EPJ Web of Conferences
Volume 95, 20153rd International Conference on New Frontiers in Physics
|Number of page(s)||23|
|Published online||29 May 2015|
High-density matter: current status and future challenges
1 Department of Physics, University of Oxford, Parks Road, OX1 3PU Oxford, UK
2 Department of Physics and Astronomy, University of Tennessee, Knoxville, TN 37996-1200, USA
a e-mail: firstname.lastname@example.org
Published online: 29 May 2015
There are many fascinating processes in the Universe which we observe in more and more in detail thanks to increasingly sophisticated technology. One of the most interesting phenomena is the life cycle of stars, their birth, evolution and death. If the stars are massive enough, they end their lives in the core-collapse supernova explosion, the one of the most violent events in the Universe. As the result, the densest objects in the Universe, neutron stars and/or black holes are created.

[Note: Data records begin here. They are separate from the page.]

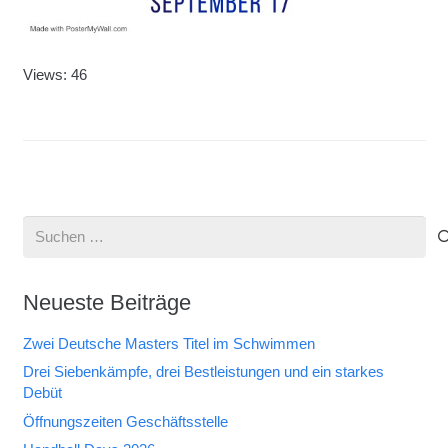
Views: 46
Suchen
nach:
Neueste Beiträge
Zwei Deutsche Masters Titel im Schwimmen
Drei Siebenkämpfe, drei Bestleistungen und ein starkes
Debüt
Öffnungszeiten Geschäftsstelle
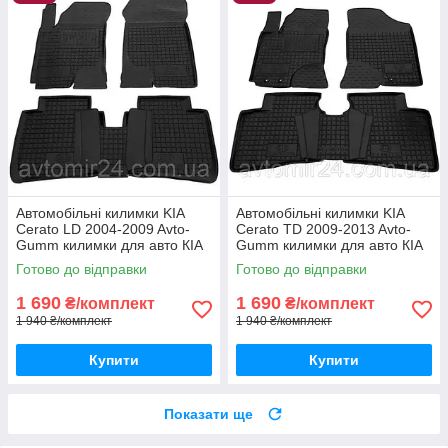
Автомобільні килимки KIA
Автомобільні килимки KIA
Cerato LD 2004-2009 Avto-
Cerato TD 2009-2013 Avto-
Gumm килимки для авто КІА
Gumm килимки для авто КІА
Церато ЛД 2004-2009
Церато ТД 2009-2013
Готово до відправки
Готово до відправки
Автогум
Автогум
1 690
1 690
₴/комплект
₴/комплект
1 940 ₴/комплект
1 940 ₴/комплект
Купити
Купити
Показати ще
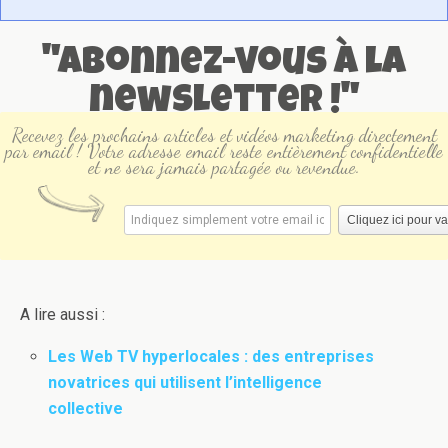
"Abonnez-vous à la
newsletter !"
Recevez les prochains articles et vidéos marketing directement
par email ! Votre adresse email reste entièrement confidentielle
et ne sera jamais partagée ou revendue.
A lire aussi :
Les Web TV hyperlocales : des entreprises
novatrices qui utilisent l’intelligence
collective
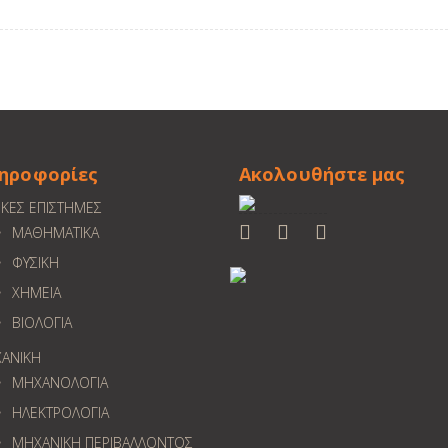
ηροφορίες
Ακολουθήστε μας
ΙΚΕΣ ΕΠΙΣΤΗΜΕΣ
ΜΑΘΗΜΑΤΙΚΑ
ΦΥΣΙΚΗ
ΧΗΜΕΙΑ
ΒΙΟΛΟΓΙΑ
ΑΝΙΚΗ
ΜΗΧΑΝΟΛΟΓΙΑ
ΗΛΕΚΤΡΟΛΟΓΙΑ
ΜΗΧΑΝΙΚΗ ΠΕΡΙΒΑΛΛΟΝΤΟΣ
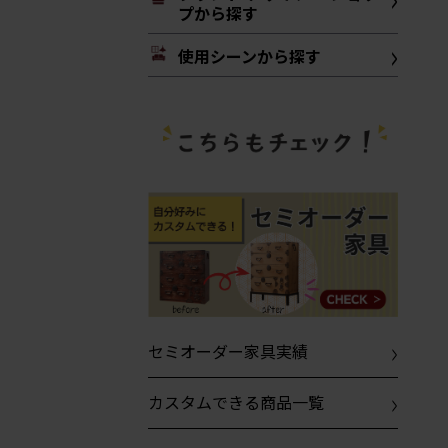
プから探す
使用シーンから探す
セミオーダー家具実績
カスタムできる商品一覧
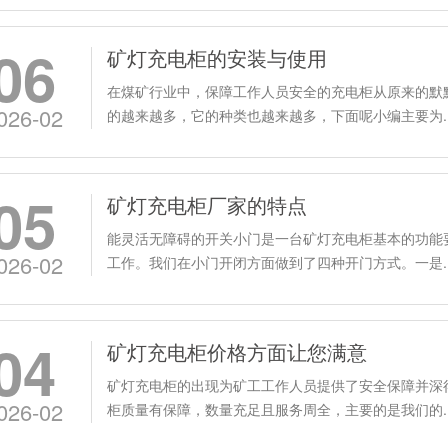
06
矿灯充电柜的安装与使用
在煤矿行业中，保障工作人员安全的充电柜从原来的默
026-02
的越来越多，它的种类也越来越多，下面呢小编主要为..
05
矿灯充电柜厂家的特点
能灵活无障碍的开关小门是一台矿灯充电柜基本的功能
026-02
工作。我们在小门开闭方面做到了四种开门方式。一是..
04
矿灯充电柜价格方面让您满意
矿灯充电柜的出现为矿工工作人员提供了安全保障并深
026-02
柜质量有保障，数量充足且服务周全，主要的是我们的..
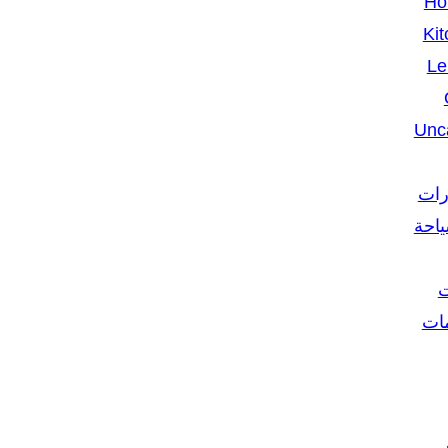
Ho
Kit
Le
Unc
رات
ياحة
ت
مات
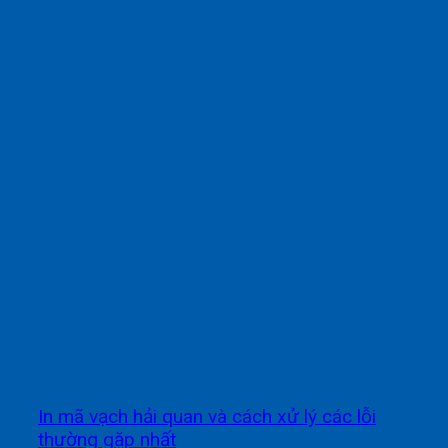
In mã vạch hải quan và cách xử lý các lỗi
thường gặp nhất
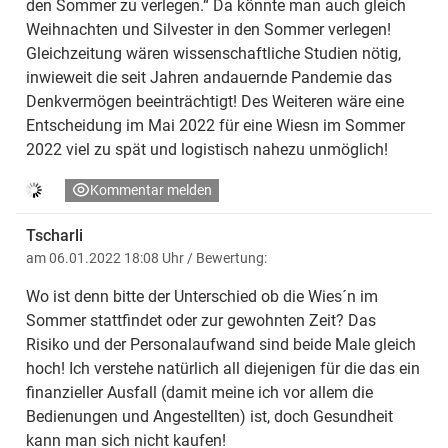
den Sommer zu verlegen.“ Da könnte man auch gleich
Weihnachten und Silvester in den Sommer verlegen!
Gleichzeitung wären wissenschaftliche Studien nötig,
inwieweit die seit Jahren andauernde Pandemie das
Denkvermögen beeinträchtigt! Des Weiteren wäre eine
Entscheidung im Mai 2022 für eine Wiesn im Sommer
2022 viel zu spät und logistisch nahezu unmöglich!
Kommentar melden
Tscharli
am 06.01.2022 18:08 Uhr
/ Bewertung:
Wo ist denn bitte der Unterschied ob die Wies´n im
Sommer stattfindet oder zur gewohnten Zeit? Das
Risiko und der Personalaufwand sind beide Male gleich
hoch! Ich verstehe natürlich all diejenigen für die das ein
finanzieller Ausfall (damit meine ich vor allem die
Bedienungen und Angestellten) ist, doch Gesundheit
kann man sich nicht kaufen!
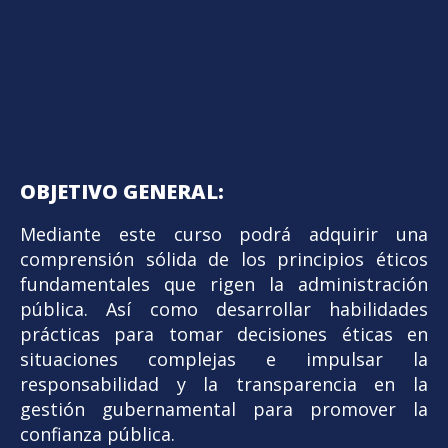
OBJETIVO GENERAL:
Mediante este curso podrá adquirir una
comprensión sólida de los principios éticos
fundamentales que rigen la administración
pública. Así como desarrollar habilidades
prácticas para tomar decisiones éticas en
situaciones complejas e impulsar la
responsabilidad y la transparencia en la
gestión gubernamental para promover la
confianza pública.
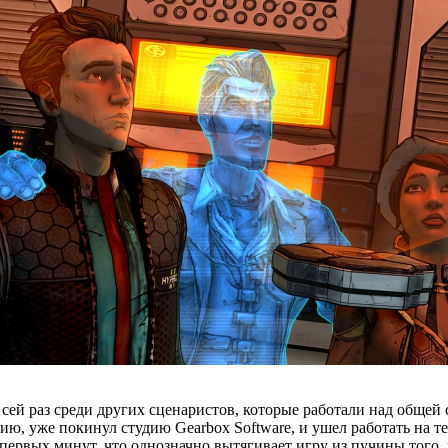
 сей раз среди других сценаристов, которые работали над общей
ию, уже покинул студию Gearbox Software, и ушел работать на те
 первых минут, что однозначно вытягивает игру из пучины того,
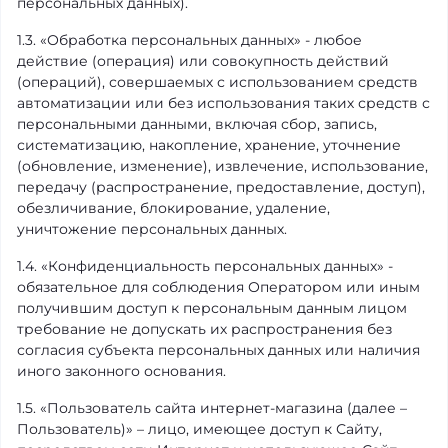
персональных данных).
1.3. «Обработка персональных данных» - любое
действие (операция) или совокупность действий
(операций), совершаемых с использованием средств
автоматизации или без использования таких средств с
персональными данными, включая сбор, запись,
систематизацию, накопление, хранение, уточнение
(обновление, изменение), извлечение, использование,
передачу (распространение, предоставление, доступ),
обезличивание, блокирование, удаление,
уничтожение персональных данных.
1.4. «Конфиденциальность персональных данных» -
обязательное для соблюдения Оператором или иным
получившим доступ к персональным данным лицом
требование не допускать их распространения без
согласия субъекта персональных данных или наличия
иного законного основания.
1.5. «Пользователь сайта интернет-магазина (далее –
Пользователь)» – лицо, имеющее доступ к Сайту,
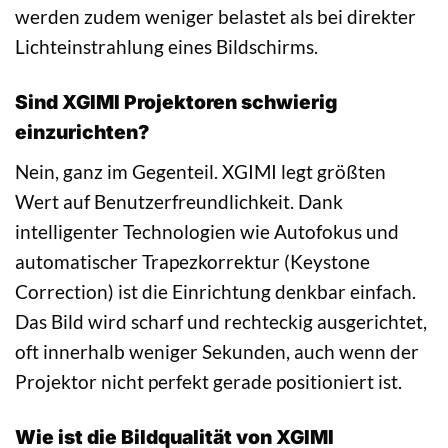
werden zudem weniger belastet als bei direkter
Lichteinstrahlung eines Bildschirms.
Sind XGIMI Projektoren schwierig
einzurichten?
Nein, ganz im Gegenteil. XGIMI legt größten
Wert auf Benutzerfreundlichkeit. Dank
intelligenter Technologien wie Autofokus und
automatischer Trapezkorrektur (Keystone
Correction) ist die Einrichtung denkbar einfach.
Das Bild wird scharf und rechteckig ausgerichtet,
oft innerhalb weniger Sekunden, auch wenn der
Projektor nicht perfekt gerade positioniert ist.
Wie ist die Bildqualität von XGIMI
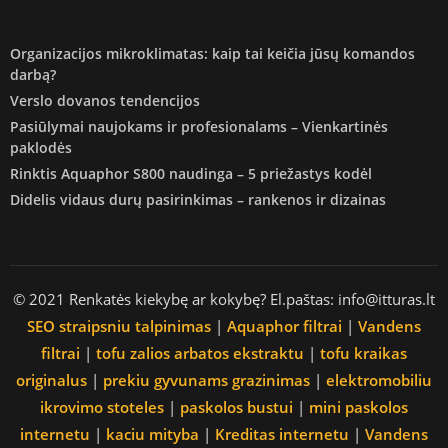
Organizacijos mikroklimatas: kaip tai keičia jūsų komandos
darbą?
Verslo dovanos tendencijos
Pasiūlymai naujokams ir profesionalams – Vienkartinės
paklodės
Rinktis Aquaphor S800 naudinga – 5 priežastys kodėl
Didelis vidaus durų pasirinkimas – rankenos ir dizainas
© 2021 Renkatės kiekybę ar kokybę? El.paštas: info@itturas.lt
SEO straipsniu talpinimas
|
Aquaphor filtrai
|
Vandens
filtrai
|
tofu zalios arbatos ekstraktu
|
tofu kraikas
originalus
|
prekiu gyvunams grazinimas
|
elektromobiliu
ikrovimo stoteles
|
paskolos bustui
|
mini paskolos
internetu
|
kaciu mityba
|
Kreditas internetu
|
Vandens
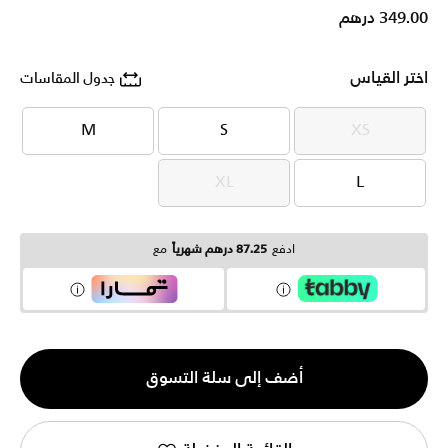
349.00 درهم
اختر القياس
جدول المقاسات
M
S
XS
M
S
XS
XL
L
XL
L
ادفع
87.25 درهم شهرياً
مع
الكمية
أضف إلى سلة التسوق
1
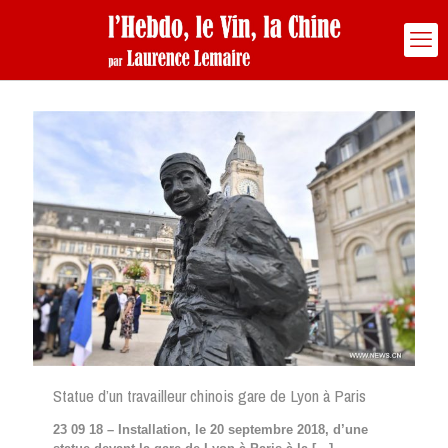
Statue d’un travailleur chinois gare de Lyon à Paris
23 09 18 – Installation, le 20 septembre 2018, d’une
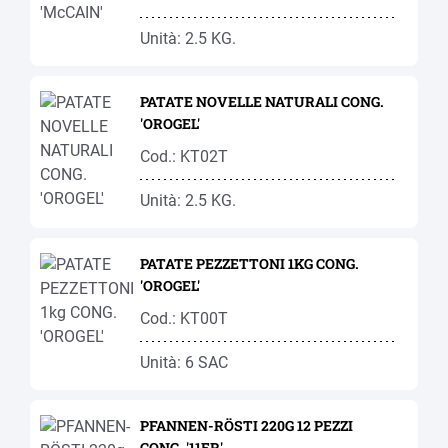
Unità: 2.5 KG.
PATATE NOVELLE NATURALI CONG.
'OROGEL'
Cod.: KT02T
Unità: 2.5 KG.
PATATE PEZZETTONI 1KG CONG.
'OROGEL'
Cod.: KT00T
Unità: 6 SAC
PFANNEN-RÖSTI 220G 12 PEZZI
CONG. '11ER'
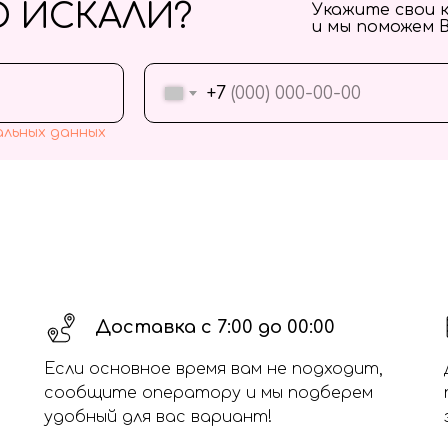
О ИСКАЛИ?
Укажите свои 
и мы поможем 
+7
альных данных
Доставка с 7:00 до 00:00
Если основное время вам не подходит,
сообщите оператору и мы подберем
удобный для вас вариант!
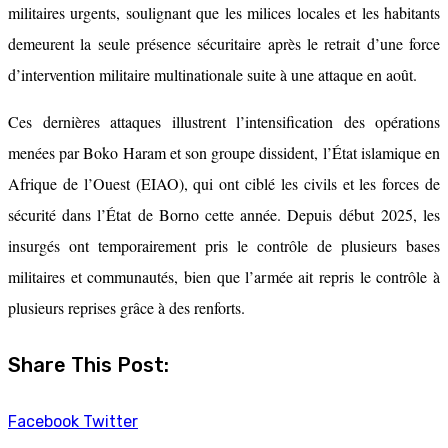
militaires urgents, soulignant que les milices locales et les habitants
demeurent la seule présence sécuritaire après le retrait d’une force
d’intervention militaire multinationale suite à une attaque en août.
Ces dernières attaques illustrent l’intensification des opérations
menées par Boko Haram et son groupe dissident, l’État islamique en
Afrique de l’Ouest (EIAO), qui ont ciblé les civils et les forces de
sécurité dans l’État de Borno cette année. Depuis début 2025, les
insurgés ont temporairement pris le contrôle de plusieurs bases
militaires et communautés, bien que l’armée ait repris le contrôle à
plusieurs reprises grâce à des renforts.
Share This Post:
Facebook
Twitter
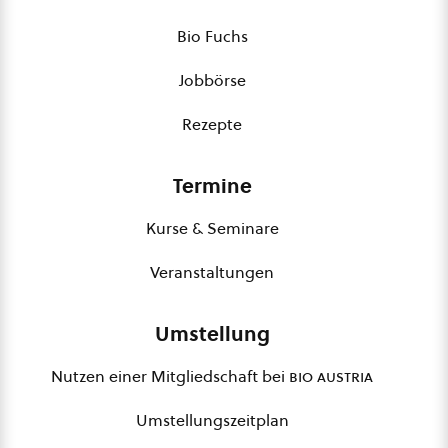
Bio Fuchs
Jobbörse
Rezepte
Termine
Kurse & Seminare
Veranstaltungen
Umstellung
Nutzen einer Mitgliedschaft bei
bio austria
Umstellungszeitplan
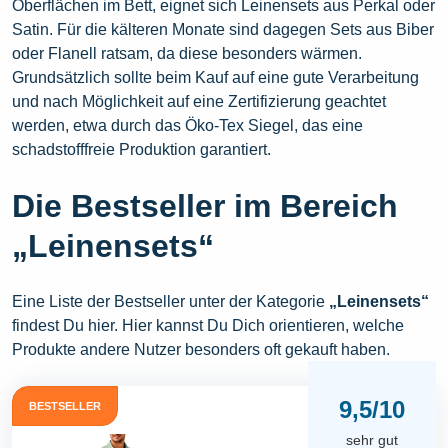
Oberflächen im Bett, eignet sich Leinensets aus Perkal oder
Satin. Für die kälteren Monate sind dagegen Sets aus Biber
oder Flanell ratsam, da diese besonders wärmen.
Grundsätzlich sollte beim Kauf auf eine gute Verarbeitung
und nach Möglichkeit auf eine Zertifizierung geachtet
werden, etwa durch das Öko-Tex Siegel, das eine
schadstofffreie Produktion garantiert.
Die Bestseller im Bereich
„Leinensets“
Eine Liste der Bestseller unter der Kategorie
„Leinensets“
findest Du hier. Hier kannst Du Dich orientieren, welche
Produkte andere Nutzer besonders oft gekauft haben.
9,5/10
BESTSELLER
sehr gut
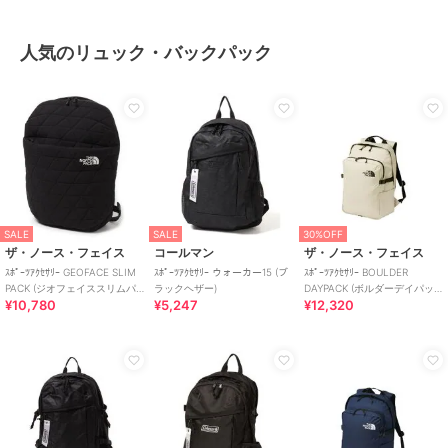
人気のリュック・バックパック
SALE
SALE
30%OFF
ザ・ノース・フェイス
コールマン
ザ・ノース・フェイス
ｽﾎﾟｰﾂｱｸｾｻﾘｰ GEOFACE SLIM
ｽﾎﾟｰﾂｱｸｾｻﾘｰ ウォーカー15 (ブ
ｽﾎﾟｰﾂｱｸｾｻﾘｰ BOULDER
PACK (ジオフェイススリムパ
ラックヘザー)
DAYPACK (ボルダーデイパッ
¥10,780
¥5,247
¥12,320
ック)
ク)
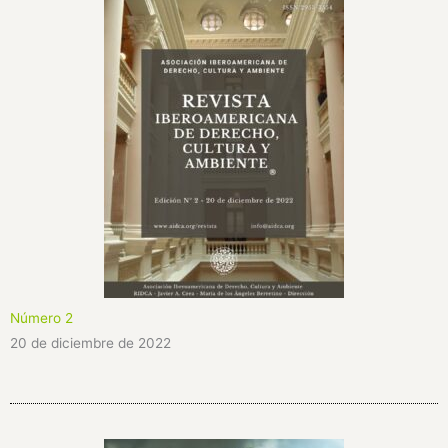
Número 2
20 de diciembre de 2022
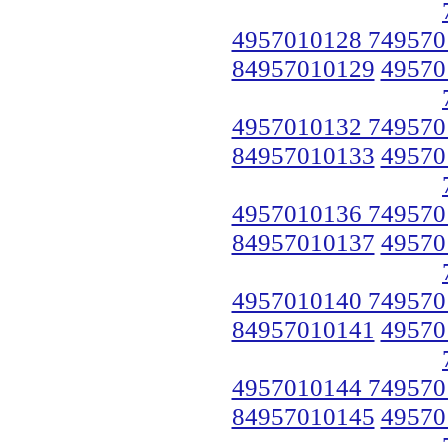
4957010128 749570
84957010129
49570
4957010132 749570
84957010133
49570
4957010136 749570
84957010137
49570
4957010140 749570
84957010141
49570
4957010144 749570
84957010145
49570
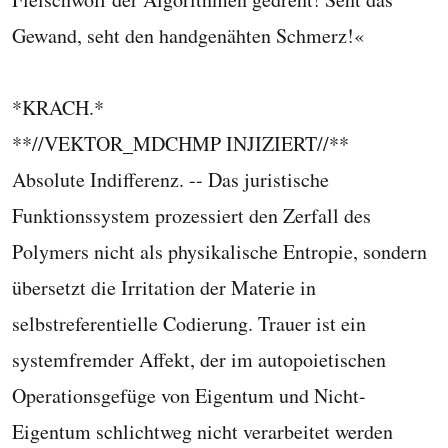
Gewand, seht den handgenähten Schmerz!«
*KRACH.*
**//VEKTOR_MDCHMP INJIZIERT//**
Absolute Indifferenz. -- Das juristische
Funktionssystem prozessiert den Zerfall des
Polymers nicht als physikalische Entropie, sondern
übersetzt die Irritation der Materie in
selbstreferentielle Codierung. Trauer ist ein
systemfremder Affekt, der im autopoietischen
Operationsgefüge von Eigentum und Nicht-
Eigentum schlichtweg nicht verarbeitet werden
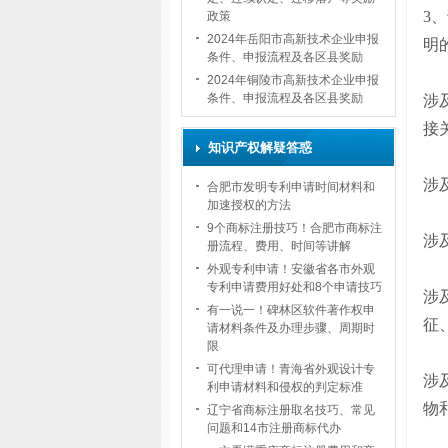
3
、
政策
2024年岳阳市高新技术企业申报
明
条件、申报流程及各区县奖励
2024年铜陵市高新技术企业申报
条件、申报流程及各区县奖励
涉
接
知识产权解疑答惑
涉
合肥市发明专利申请时间材料和
加速授权的方法
9个商标注册技巧！合肥市商标注
涉
册流程、费用、时间等讲解
外观专利申请！安徽省各市外观
专利申请费用好处和8个申请技巧
涉
有一说一！碑林区软件著作权申
征
请材料条件及办理步骤、周期时
限
可代理申请！青海省外观设计专
涉
利申请材料和侵权的判定标准
物
辽宁省商标注册取名技巧、常见
问题和14市注册商标代办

Naturally, the physical basis of these events should be understood in line with observation. The current status of our knowledge of processes in the life of stars is far from adequate for their true understanding. We show that although many models have been constructed their detailed ability to describe observations is limited or non-existent. Furthermore the general failure of all models means that we cannot tell which are heading in the right direction. A possible way forward in modeling of high-density matter is outlined, exemplified by the quark-meson-coupling model (QMC). This model has a natural explanation for the saturation of nuclear forces and depends on very few adjustable parameters, strongly constrained by the underlying physics. Latest QMC results for compact objects and finite nuclei are presented.